There’s also a need for analytics capabilities to determine why code is (or isn’t) working and what vulnerabilities could have crept in during the development process. “Determining why certain processes or technologies aren’t achieving the desired results—from slower testing processes to super-fast incident response processes—will require everything from conversations to log analysis to number crunching, and a DevSecOps engineer needs to be able to think critically about it,” Migues said.

DevSecOps Engineer: Mastering the Interview

Several experts noted that, when it comes to hiring DevSecOps engineers, the interview process is key, and it’s important for candidates to show a mastery of hard coding and security skills as well as “soft skills” such as communication.

For many candidates, the challenge is demonstrating mastery of development and delivery languages and platforms, as well as the ability to work with various departments to identify and solve problems, said John Steven, CTO at security firm ThreatModeler.

“As a hiring manager, I’ve looked for DevSecOps engineers able to ‘meet engineers on their side of the river,’” Steven told Dice. “Having cult-like technology and platform preferences or knowing what ‘ideal’ looks like may be fine in a vacuum—but you’re almost always joining a company with a good amount of process and technology in place. Most important is an ability to assess the status and evolve from that reality, bringing engineers and operations along with the change.”

On the “hard skills” side, Steven added that he looks for candidates with knowledge of infrastructure-as-code, container orchestration and zero trust.

For his part, Migues noted that good candidates need to show a certain amount of empathy and the ability to build bridges, since much of the job of a DevSecOps engineer is asking developers to rethink their whole process in the name of building better software.

“In an interview for this role, I think it’s important to show that you know how to think through technology and cultural problems and can work with people and automation to solve them,” Migues added. “If the organization only wants to know if you can run a specific tool or drive some manual process, then they’re likely just using DevSecOps Engineer as the title because it looks cool, and it might not be the job for you.”

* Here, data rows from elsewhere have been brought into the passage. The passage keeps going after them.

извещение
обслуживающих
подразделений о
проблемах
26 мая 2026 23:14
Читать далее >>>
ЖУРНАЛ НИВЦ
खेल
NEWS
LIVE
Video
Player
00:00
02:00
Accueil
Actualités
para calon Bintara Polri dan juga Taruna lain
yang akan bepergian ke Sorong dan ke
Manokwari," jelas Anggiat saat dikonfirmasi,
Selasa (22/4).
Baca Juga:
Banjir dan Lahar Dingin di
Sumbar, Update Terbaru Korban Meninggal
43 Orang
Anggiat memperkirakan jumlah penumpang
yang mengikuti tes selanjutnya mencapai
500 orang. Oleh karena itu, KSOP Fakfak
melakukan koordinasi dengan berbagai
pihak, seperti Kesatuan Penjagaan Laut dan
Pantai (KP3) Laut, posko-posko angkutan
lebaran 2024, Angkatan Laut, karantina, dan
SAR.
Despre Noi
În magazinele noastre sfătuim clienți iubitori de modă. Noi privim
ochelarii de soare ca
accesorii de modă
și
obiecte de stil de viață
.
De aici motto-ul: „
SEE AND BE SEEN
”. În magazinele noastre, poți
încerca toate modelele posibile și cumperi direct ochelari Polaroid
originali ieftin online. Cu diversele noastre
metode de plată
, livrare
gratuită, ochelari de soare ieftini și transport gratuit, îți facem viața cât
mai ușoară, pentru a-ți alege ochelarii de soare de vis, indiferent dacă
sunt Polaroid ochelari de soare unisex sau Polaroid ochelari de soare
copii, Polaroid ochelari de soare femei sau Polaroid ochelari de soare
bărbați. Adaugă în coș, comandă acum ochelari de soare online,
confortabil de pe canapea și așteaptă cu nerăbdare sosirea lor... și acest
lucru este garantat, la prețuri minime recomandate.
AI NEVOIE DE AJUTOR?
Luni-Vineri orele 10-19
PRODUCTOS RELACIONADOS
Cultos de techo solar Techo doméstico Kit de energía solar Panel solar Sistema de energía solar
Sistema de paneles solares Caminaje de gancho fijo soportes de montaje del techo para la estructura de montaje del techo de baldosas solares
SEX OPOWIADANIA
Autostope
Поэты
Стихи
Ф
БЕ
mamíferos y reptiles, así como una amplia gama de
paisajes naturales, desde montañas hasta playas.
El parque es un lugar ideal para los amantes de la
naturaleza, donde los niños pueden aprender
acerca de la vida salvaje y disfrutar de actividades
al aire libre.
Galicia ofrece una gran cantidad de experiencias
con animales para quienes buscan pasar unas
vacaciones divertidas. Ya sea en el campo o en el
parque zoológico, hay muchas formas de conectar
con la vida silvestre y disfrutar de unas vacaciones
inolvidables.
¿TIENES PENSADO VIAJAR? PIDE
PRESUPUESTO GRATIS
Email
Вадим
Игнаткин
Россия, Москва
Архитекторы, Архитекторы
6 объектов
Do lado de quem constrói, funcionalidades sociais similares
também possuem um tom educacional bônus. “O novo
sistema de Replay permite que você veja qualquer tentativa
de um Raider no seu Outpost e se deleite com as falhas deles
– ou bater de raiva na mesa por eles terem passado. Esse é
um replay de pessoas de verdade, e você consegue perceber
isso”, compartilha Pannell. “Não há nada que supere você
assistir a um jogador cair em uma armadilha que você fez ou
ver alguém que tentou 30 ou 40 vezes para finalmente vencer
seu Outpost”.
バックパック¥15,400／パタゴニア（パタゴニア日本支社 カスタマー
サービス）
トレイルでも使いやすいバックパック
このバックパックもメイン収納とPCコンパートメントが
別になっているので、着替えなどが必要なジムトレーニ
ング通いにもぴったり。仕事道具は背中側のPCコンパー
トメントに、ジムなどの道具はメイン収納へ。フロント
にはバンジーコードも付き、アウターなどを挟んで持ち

Do DevSecOp Certifications Matter?

Cybersecurity watchers remain divided over whether candidates for specific jobs need a certification, but most agree that getting one can help. In this case, for example, the DevOps Institute offers its DevSecOps Foundation certification. Others recommend more general cybersecurity certificates, including the Certified Ethical Hacker certificate.

“There are also certifications in adjacent spaces—development certifications, SysAdmin certifications and security certifications,” Cornell said.